Lo peor del caso es que, para el señor Soler y para los señores Montilla y Carod, esta política de desprecio de la lengua española es 'lógica' y 'justa' para garantizar la supervivivencia del catalán. Veamos si conseguimos entenderlo ¿acaso no se viene hablando el catalán desde que terminó la guerra civil? Sí, es cierto que hubo unos pocos años en los que estaba mal visto por algunos extremistas pero, y ya tengo los años suficientes para poderlo afirmar sin que nadie me pueda rectificar, también lo es que, tanto el catalán como el mallorquín y el valenciano, se vienen hablando a nivel de la calle y familiar sin que nunca hayan estado en peligro de extinción. Otra cosa es que, a nivel de publicaciones, hubiera un cierto déficit. Ahora se puede publicar en catalán y, a pesar de toda la propaganda que se les hace a las ediciones en el idioma vernáculo, parece que los números no salen y que no acaban de despegar como hubieran deseado los más catalanofilos.

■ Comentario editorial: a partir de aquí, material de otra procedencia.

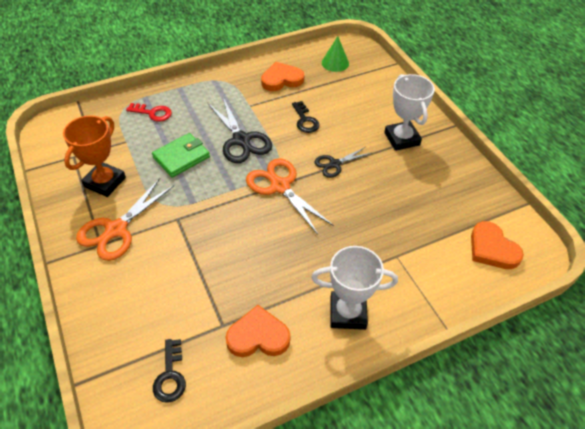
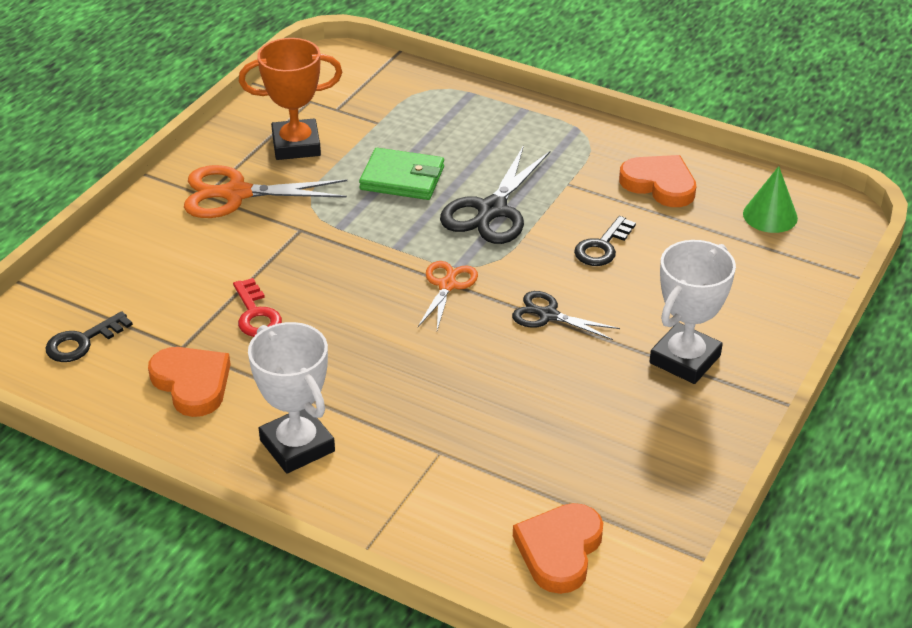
camera: 55 degrees right, 10 degrees down
red key [126,103,172,122] -> red key moved to [233,278,282,337]
orange scissors [246,158,334,235] -> orange scissors [418,261,478,330], size x0.59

En todo caso, nunca se puede justificar, en base a la lógica, que se deje de impartir el idioma de la nación, impuesto como un deber de conocerlo en la propia Coinstitución de 1978. Catalunya no deja de ser, a nivel europeo, una pequeña autonomía, dependiente tanto en mano de obra como en muchos otros aspectos del resto de España. Si se condena a los estudiantes de Catalunya a estudiar sólo en catalán, aunque – partiendo de un razonamiento absurdo y rebuscado – se les quiera hacer estudiar inglés y, quien sabe, si vasco o chino; se les limitan, automáticamente, las posibilidades de conseguir desenvolverse en el resto del Estado, donde el catalán es desconocido y se exige, como es natural, el perfecto conocimiento del castellano. Resulta vergonzoso comprobar el número de catalanes que hablan y escriben defectuosamente el idioma castellano, hasta tal punto que es corriente ver anuncios, carteles y rótulos comerciales con faltas garrafales de ortografía; y, lo peor de todo ello, es que nadie parece darse cuenta de ellas. Menos mal que el articulista reconoce que 'no es cierto que cualquier niño en Catalunya puede ser escolarizado en la lengua que desee'. Lo que sucede, señor Soler, es que no es una cuestión de que lo quiera o no el Tripartit,¡es que existe la obligación constitucional de facilitar el estudio en el idioma castellano!. Y esto es lo que el gobierno del señor Zapatero debería denunciar a los tribunales para que lo subsanasen. Si es verdad que, en España, todavía subsiste el malparado Estado de Derecho.